Hands-on practice problems

Detailed Example: Email Spam Detection

Let's work through a practical example of detecting spam emails based on word frequencies.

Sample Data

Email "Free" Count "Money" Count Is Spam?
1 3 1 1 (Spam)
2 1 0 0 (Not Spam)
3 5 2 1 (Spam)
4 0 0 0 (Not Spam)
5 2 1 1 (Spam)

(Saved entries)
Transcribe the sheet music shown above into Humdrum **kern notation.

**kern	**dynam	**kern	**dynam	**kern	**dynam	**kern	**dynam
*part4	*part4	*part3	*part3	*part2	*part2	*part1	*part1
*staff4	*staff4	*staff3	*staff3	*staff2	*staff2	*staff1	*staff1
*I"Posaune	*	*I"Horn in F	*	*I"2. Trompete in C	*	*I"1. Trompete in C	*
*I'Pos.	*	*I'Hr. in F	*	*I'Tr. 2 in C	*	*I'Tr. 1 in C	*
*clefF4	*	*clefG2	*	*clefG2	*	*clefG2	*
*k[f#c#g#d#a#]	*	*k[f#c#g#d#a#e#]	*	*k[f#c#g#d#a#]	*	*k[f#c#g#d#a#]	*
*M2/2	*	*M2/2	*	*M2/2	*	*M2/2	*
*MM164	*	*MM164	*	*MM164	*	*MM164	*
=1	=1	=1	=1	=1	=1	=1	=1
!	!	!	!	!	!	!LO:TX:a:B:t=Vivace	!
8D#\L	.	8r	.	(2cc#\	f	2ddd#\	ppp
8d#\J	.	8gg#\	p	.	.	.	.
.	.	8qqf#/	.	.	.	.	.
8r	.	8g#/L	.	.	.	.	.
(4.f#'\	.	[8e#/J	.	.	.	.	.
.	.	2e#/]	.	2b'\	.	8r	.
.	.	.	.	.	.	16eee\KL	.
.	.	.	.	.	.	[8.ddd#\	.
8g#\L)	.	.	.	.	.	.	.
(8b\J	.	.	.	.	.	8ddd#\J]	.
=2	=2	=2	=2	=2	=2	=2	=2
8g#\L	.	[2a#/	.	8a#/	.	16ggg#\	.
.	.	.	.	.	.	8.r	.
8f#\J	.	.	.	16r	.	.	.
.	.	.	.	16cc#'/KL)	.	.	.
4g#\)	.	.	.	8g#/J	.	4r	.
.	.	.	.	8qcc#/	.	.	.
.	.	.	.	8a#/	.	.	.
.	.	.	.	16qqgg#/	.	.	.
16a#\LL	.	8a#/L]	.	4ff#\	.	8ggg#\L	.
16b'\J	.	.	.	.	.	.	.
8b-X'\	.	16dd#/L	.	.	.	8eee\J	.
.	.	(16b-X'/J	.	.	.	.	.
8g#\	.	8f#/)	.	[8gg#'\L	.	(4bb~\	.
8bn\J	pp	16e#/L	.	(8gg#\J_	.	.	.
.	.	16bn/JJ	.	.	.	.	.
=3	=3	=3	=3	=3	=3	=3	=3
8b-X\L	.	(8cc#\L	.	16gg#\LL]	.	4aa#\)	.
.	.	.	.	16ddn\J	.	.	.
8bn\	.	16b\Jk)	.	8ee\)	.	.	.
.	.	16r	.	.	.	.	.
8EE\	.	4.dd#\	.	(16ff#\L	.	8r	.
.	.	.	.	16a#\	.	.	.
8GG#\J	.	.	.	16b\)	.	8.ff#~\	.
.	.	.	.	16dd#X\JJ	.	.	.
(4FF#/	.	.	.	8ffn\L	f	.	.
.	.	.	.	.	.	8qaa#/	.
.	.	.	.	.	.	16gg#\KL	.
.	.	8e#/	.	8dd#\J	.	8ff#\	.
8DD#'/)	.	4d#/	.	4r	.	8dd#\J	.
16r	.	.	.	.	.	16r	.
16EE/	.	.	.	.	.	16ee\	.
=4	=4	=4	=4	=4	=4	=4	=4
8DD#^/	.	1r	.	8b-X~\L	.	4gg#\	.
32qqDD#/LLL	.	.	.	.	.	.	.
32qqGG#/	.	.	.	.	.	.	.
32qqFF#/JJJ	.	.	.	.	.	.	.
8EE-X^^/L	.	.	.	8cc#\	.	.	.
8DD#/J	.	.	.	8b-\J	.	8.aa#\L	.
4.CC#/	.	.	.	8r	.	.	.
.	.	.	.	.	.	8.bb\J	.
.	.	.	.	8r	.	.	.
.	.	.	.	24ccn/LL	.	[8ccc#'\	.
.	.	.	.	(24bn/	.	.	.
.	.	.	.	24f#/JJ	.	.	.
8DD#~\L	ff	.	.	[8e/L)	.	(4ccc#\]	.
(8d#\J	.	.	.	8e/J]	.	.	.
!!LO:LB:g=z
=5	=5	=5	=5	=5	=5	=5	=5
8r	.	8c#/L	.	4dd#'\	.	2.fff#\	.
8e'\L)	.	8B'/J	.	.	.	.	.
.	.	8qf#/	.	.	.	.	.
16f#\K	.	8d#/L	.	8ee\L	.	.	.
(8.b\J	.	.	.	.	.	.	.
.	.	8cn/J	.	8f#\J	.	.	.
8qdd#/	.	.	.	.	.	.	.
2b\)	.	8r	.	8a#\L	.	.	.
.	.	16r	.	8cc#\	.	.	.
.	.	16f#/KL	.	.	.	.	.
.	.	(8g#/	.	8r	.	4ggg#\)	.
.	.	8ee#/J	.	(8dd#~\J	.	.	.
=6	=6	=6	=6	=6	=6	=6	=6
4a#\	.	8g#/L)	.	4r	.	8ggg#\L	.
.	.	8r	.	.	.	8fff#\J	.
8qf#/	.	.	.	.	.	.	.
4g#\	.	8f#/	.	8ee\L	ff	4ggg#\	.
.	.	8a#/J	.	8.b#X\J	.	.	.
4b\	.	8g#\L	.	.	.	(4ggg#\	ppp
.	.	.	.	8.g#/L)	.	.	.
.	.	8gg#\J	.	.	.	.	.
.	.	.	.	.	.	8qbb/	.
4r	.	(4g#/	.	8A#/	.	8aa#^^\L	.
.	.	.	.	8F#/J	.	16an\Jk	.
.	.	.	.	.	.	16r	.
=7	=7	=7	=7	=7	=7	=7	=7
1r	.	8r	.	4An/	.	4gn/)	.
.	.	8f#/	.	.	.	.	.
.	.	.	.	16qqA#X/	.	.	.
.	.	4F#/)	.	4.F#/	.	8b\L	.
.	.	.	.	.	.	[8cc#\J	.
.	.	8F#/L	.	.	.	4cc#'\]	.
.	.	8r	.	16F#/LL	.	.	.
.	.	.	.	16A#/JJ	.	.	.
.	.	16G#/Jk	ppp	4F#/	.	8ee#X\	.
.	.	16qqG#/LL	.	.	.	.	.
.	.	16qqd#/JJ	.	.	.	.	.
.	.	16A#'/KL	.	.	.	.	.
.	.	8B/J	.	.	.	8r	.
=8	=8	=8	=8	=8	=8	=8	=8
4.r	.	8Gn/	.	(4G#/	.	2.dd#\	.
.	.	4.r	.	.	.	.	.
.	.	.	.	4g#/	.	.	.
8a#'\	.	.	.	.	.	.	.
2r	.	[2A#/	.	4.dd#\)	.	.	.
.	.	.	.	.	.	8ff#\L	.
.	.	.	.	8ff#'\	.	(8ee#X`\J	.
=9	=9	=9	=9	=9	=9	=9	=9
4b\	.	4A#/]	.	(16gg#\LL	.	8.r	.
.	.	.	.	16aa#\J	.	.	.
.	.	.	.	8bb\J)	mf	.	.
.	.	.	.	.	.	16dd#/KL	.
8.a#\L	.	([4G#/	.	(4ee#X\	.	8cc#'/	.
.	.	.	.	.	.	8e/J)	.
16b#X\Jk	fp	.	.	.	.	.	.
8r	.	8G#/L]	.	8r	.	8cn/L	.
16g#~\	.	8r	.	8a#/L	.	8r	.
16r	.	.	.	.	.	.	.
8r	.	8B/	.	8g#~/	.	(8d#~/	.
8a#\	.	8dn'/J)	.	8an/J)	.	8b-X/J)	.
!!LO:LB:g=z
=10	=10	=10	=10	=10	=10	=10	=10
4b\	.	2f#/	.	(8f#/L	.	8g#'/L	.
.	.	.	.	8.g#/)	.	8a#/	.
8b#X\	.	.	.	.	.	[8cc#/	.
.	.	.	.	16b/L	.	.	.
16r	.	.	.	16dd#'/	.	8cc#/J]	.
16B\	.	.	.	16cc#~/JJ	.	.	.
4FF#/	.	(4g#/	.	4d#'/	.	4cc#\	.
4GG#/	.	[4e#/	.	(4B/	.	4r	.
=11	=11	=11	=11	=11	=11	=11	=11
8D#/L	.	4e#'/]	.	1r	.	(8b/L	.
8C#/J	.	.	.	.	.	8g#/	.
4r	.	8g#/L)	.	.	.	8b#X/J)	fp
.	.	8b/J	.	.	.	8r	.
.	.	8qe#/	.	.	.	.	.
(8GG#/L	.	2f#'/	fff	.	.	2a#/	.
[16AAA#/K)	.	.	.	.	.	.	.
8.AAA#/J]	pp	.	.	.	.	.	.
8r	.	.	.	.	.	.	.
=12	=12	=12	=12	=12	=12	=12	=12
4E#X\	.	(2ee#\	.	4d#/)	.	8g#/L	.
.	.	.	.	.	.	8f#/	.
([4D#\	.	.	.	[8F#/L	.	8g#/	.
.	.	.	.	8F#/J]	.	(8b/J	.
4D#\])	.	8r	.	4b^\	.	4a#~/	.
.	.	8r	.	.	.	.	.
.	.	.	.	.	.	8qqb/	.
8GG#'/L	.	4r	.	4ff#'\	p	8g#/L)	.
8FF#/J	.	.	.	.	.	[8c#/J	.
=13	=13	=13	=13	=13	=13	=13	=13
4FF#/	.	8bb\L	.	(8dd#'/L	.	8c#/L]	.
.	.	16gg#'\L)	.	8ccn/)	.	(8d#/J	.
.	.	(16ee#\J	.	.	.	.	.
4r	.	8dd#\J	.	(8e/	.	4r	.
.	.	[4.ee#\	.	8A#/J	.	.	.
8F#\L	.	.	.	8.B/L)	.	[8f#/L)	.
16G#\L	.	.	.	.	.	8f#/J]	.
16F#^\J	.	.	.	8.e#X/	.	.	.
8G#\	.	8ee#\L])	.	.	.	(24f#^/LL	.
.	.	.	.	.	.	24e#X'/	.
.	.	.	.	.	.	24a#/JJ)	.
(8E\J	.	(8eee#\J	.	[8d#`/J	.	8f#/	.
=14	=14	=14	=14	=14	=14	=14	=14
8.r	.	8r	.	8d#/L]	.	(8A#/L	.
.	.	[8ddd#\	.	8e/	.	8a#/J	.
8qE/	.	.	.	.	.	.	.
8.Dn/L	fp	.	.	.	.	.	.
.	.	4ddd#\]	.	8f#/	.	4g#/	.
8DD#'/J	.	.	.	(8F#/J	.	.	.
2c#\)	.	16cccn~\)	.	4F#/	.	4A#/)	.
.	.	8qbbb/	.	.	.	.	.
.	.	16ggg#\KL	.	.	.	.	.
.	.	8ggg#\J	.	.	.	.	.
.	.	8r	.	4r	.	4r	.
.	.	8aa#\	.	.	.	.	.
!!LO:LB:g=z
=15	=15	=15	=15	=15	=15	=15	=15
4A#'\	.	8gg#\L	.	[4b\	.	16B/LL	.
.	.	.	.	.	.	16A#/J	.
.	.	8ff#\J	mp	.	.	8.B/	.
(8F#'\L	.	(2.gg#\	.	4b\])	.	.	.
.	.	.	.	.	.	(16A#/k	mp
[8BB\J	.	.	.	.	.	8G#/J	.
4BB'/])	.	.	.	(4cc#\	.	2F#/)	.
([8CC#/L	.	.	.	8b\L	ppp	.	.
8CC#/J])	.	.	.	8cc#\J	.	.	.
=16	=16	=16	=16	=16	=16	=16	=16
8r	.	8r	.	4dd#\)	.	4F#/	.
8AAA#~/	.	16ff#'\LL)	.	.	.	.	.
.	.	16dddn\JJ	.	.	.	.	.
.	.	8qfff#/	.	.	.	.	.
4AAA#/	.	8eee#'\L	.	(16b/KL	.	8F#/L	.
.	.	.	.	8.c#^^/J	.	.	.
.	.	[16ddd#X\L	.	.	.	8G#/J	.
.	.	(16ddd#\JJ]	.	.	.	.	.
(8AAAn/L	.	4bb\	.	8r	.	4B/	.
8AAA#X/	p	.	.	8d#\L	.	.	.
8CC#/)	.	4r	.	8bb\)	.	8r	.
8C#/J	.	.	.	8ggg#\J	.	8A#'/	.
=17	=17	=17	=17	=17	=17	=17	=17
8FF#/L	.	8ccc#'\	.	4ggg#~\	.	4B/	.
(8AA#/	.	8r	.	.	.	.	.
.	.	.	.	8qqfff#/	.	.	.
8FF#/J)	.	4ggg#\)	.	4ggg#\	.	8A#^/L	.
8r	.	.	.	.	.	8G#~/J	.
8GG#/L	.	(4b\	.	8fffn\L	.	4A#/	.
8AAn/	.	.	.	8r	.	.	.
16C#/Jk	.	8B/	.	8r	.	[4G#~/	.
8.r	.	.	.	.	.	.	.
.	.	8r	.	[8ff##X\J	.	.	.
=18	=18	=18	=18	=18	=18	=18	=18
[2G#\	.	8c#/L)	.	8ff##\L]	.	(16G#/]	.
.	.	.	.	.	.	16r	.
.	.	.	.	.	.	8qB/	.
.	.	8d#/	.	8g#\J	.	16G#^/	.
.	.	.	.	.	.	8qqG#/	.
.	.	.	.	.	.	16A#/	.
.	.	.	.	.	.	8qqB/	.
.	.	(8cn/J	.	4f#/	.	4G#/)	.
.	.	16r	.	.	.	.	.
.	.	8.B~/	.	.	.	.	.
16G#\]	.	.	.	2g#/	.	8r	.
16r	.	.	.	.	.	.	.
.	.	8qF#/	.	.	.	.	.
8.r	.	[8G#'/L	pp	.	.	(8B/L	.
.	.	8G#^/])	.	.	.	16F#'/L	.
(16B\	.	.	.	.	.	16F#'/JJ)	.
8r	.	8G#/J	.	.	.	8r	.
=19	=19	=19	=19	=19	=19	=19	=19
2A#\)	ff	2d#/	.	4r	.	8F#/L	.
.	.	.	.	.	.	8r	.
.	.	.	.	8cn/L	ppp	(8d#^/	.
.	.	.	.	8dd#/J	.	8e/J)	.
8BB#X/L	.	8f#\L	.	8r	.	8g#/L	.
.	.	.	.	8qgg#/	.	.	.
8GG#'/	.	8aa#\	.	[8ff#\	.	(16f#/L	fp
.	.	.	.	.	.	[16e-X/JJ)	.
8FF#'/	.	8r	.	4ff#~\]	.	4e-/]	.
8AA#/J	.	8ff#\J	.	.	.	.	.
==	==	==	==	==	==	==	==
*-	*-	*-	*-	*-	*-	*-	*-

:: Directions ::
1. In the spam detection example, what "Free" count is given for Email 3?
2. Copy the passage of the spam detection example between "Detailed Example: Email" and "2 1 1 (Spam)", inclusive.
3. Give the number of every email that the spam detection example labels as spam.
Nothing in the listing is needed for this work.

:: Solutions for each task ::
1. 5

2.
Detailed Example: Email Spam Detection

Let's work through a practical example of detecting spam emails based on word frequencies.

Sample Data

Email "Free" Count "Money" Count Is Spam?
1 3 1 1 (Spam)
2 1 0 0 (Not Spam)
3 5 2 1 (Spam)
4 0 0 0 (Not Spam)
5 2 1 1 (Spam)

3. Email 1, Email 3, Email 5